Copy the entries word for word. Keep the pictures out.

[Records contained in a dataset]
((

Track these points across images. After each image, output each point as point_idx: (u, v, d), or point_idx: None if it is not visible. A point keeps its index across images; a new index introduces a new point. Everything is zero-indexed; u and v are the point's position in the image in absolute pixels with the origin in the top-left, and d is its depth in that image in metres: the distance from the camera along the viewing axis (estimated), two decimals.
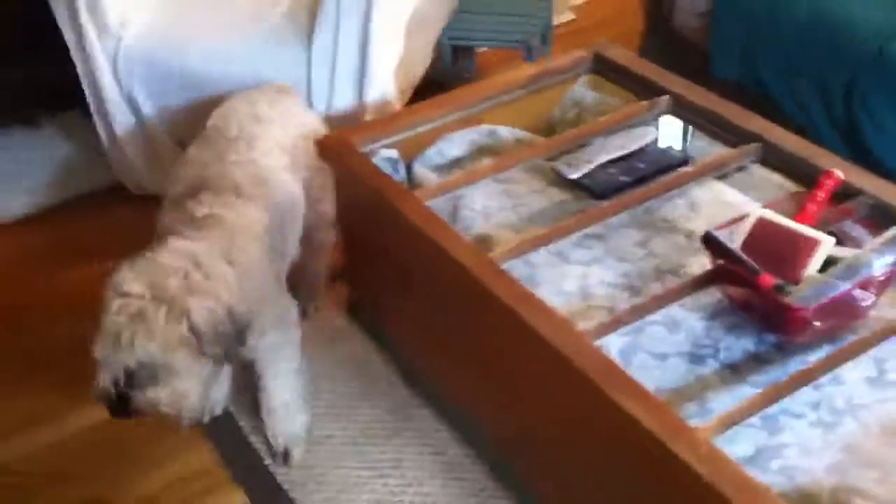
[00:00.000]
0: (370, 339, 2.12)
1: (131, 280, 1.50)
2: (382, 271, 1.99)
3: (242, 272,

))

RESPONSE FOR THIS EXERCISE:
Track these points across images. After each image, output each point as point_idx: (u, v, d), or point_idx: None if it is not visible. A point keeps its index across images; a new index introduces a new point. Everything is zero-indexed; u and v are the point's position in the image in absolute pixels with the origin in the top-left, and d is its depth in that image in metres: the distance from the camera along the viewing axis (estimated), two decimals.
[00:00.000]
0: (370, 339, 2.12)
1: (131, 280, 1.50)
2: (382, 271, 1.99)
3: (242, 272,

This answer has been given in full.